Population (30 April 2017)
- • Total: 3,316
- • Density: 35.69/km^{2} (92.43/sq mi)
- Demonym: Blerani
- Time zone: UTC+1 (CET)
- • Summer (DST): UTC+2 (CEST)
- Postal code: 01010
- Dialing code: 0761
- Patron saint: St. Viventius
- Saint day: December 11
- Website: Official website

= Blera =

Blera is a small town and comune in the northern Lazio region of Italy. It was known during the Middle Ages as Bieda, an evolved form of its ancient name, which was restored in the twentieth century. It is the birthplace of Pope Sabinian; Pope Paschal II was also originally thought to be from here.

It is situated on a long, narrow tongue of rock at the junction of two deep glens.

==History==
In ancient times, Blera was an Etruscan town on the Via Clodia. It was of little importance, and is known to be mentioned only by geographers and in inscriptions.

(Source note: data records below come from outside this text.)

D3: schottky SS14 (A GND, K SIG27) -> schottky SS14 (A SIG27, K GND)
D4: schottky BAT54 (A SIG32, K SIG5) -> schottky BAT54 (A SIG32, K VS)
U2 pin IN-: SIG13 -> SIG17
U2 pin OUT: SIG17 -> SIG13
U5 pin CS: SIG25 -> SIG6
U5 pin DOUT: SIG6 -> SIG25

In 772, it was destroyed by the Lombards of King Desiderius. In the thirteenth-fifteenth centuries, it belonged to the Di Vico family. In 1247 the army of Frederick II ravaged it. In the fifteenth century, Pope Boniface IX gave Blera to the Anguillara family, who owned it until 1572, apart from a short period from 1465 under direct Papal control. Later it followed the history of the Papal States.

==Main sights==
Some remains of the town walls still exist, and also two ancient bridges, both belonging to the Via Clodia, and many tombs hewn in the rock with small chambers imitating the architectural forms of houses, and beams and rafters represented in relief.

===Selvasecca di Blera===

Eric Berggren and the Swedish Institute in Rome excavated a Republican period rural structure or villa at the site of Selvasecca di Blera between 1965 and 1967, with preliminary results published in 1969. The hill of Selvasecca lies about 6 km southwest of Blera itself. The villa site is marked by a courtyard building that includes a remarkable vaulted cistern built using opus caementicium. There is also evidence that architectural terracottas were produced at the site. The implications of the villa itself have been recently re-visited.